▶ Work request
Only the lines from the one with "(759, 1163) none -> (352, 1236) //" to the end of the data below should be given again, exactly as written.

▶ Supplied records
====================

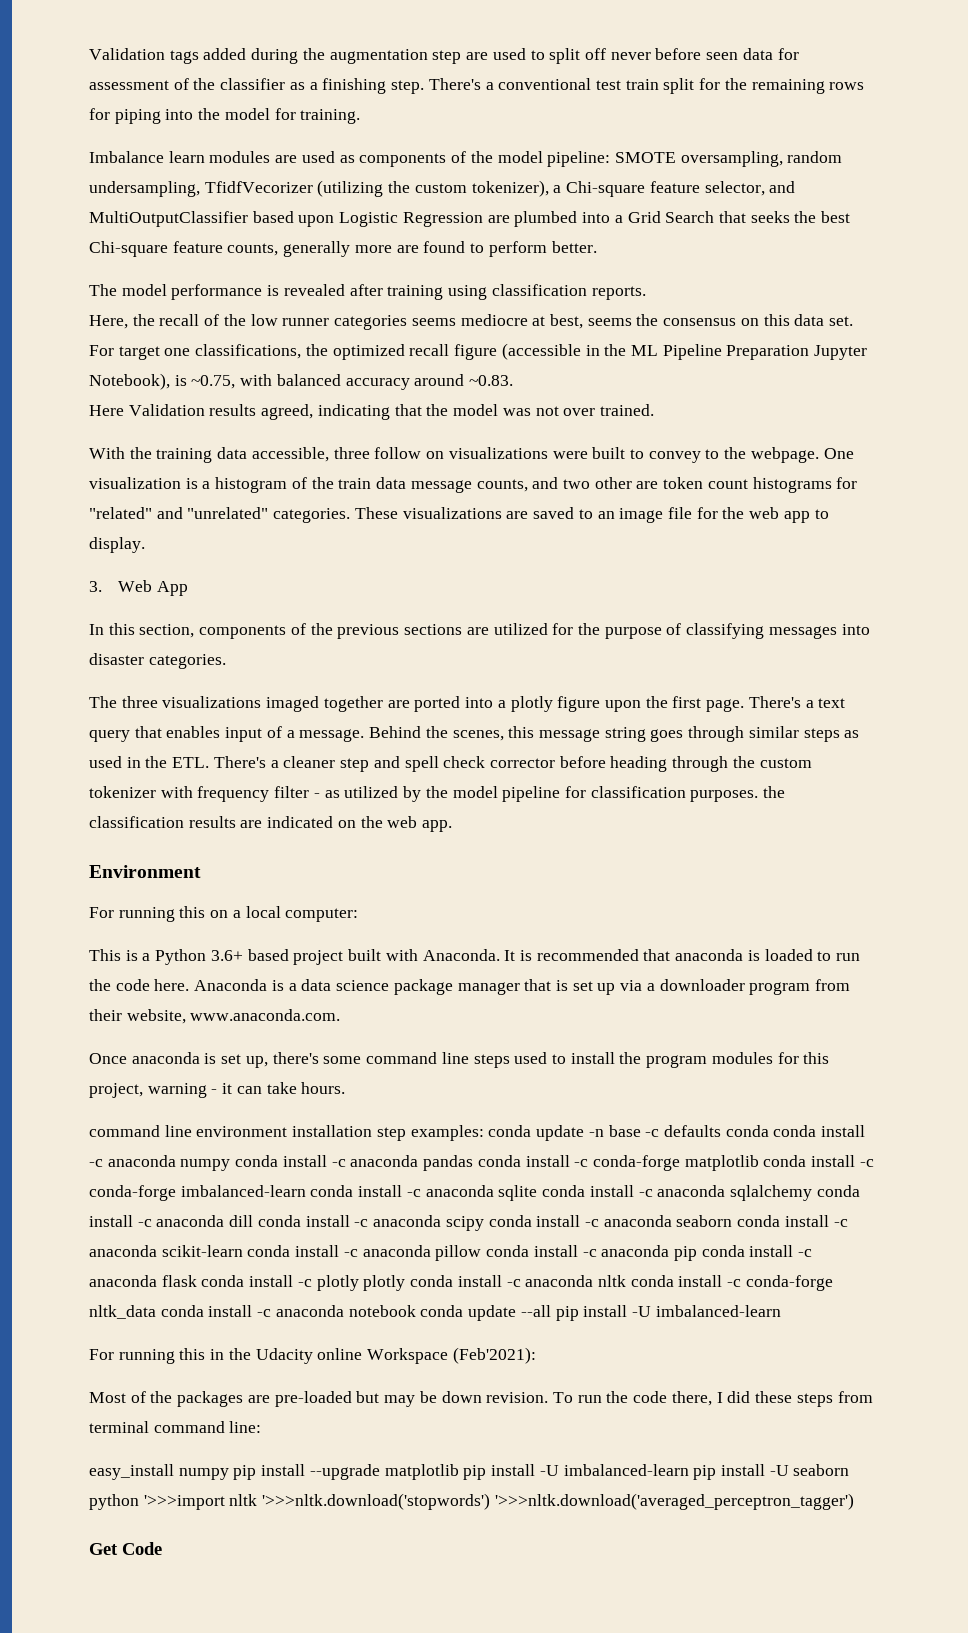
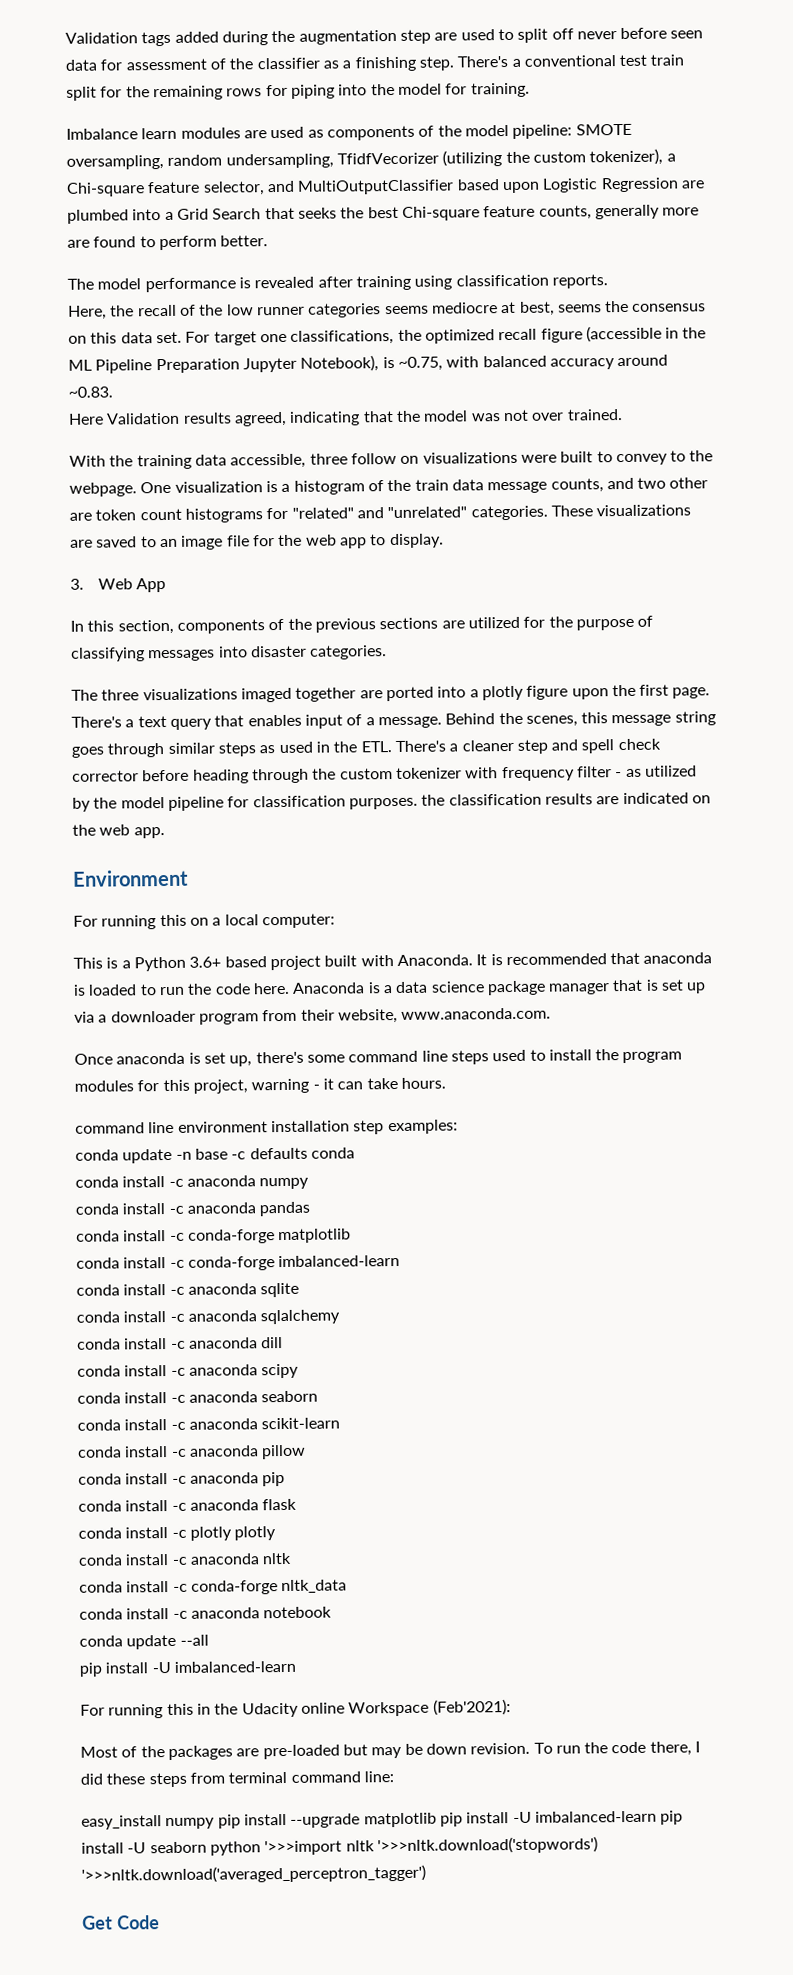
(484, 1133) none -> (458, 1127) //
(769, 1131) none -> (355, 1153) //
(231, 1165) none -> (310, 1183) //
(474, 1163) none -> (311, 1209) //
(759, 1163) none -> (352, 1236) //
(306, 1191) none -> (401, 1261) //
(538, 1193) none -> (300, 1290) //
(812, 1193) none -> (341, 1317) //
(254, 1221) none -> (284, 1343) //
(484, 1223) none -> (300, 1371) //
(733, 1221) none -> (319, 1396) //
(243, 1251) none -> (341, 1423) //
(482, 1253) none -> (307, 1452) //
(697, 1253) none -> (286, 1479) //
(197, 1281) none -> (298, 1504) //
(406, 1283) none -> (277, 1533) //
(626, 1281) none -> (293, 1558) //
(156, 1312) none -> (348, 1586) //
(416, 1311) none -> (333, 1612) //
(551, 1311) none -> (209, 1640) //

====================

▶ Solution to the exercise
(759, 1163) none -> (352, 1236) //
(306, 1191) none -> (401, 1261) //
(538, 1193) none -> (300, 1290) //
(812, 1193) none -> (341, 1317) //
(254, 1221) none -> (284, 1343) //
(484, 1223) none -> (300, 1371) //
(733, 1221) none -> (319, 1396) //
(243, 1251) none -> (341, 1423) //
(482, 1253) none -> (307, 1452) //
(697, 1253) none -> (286, 1479) //
(197, 1281) none -> (298, 1504) //
(406, 1283) none -> (277, 1533) //
(626, 1281) none -> (293, 1558) //
(156, 1312) none -> (348, 1586) //
(416, 1311) none -> (333, 1612) //
(551, 1311) none -> (209, 1640) //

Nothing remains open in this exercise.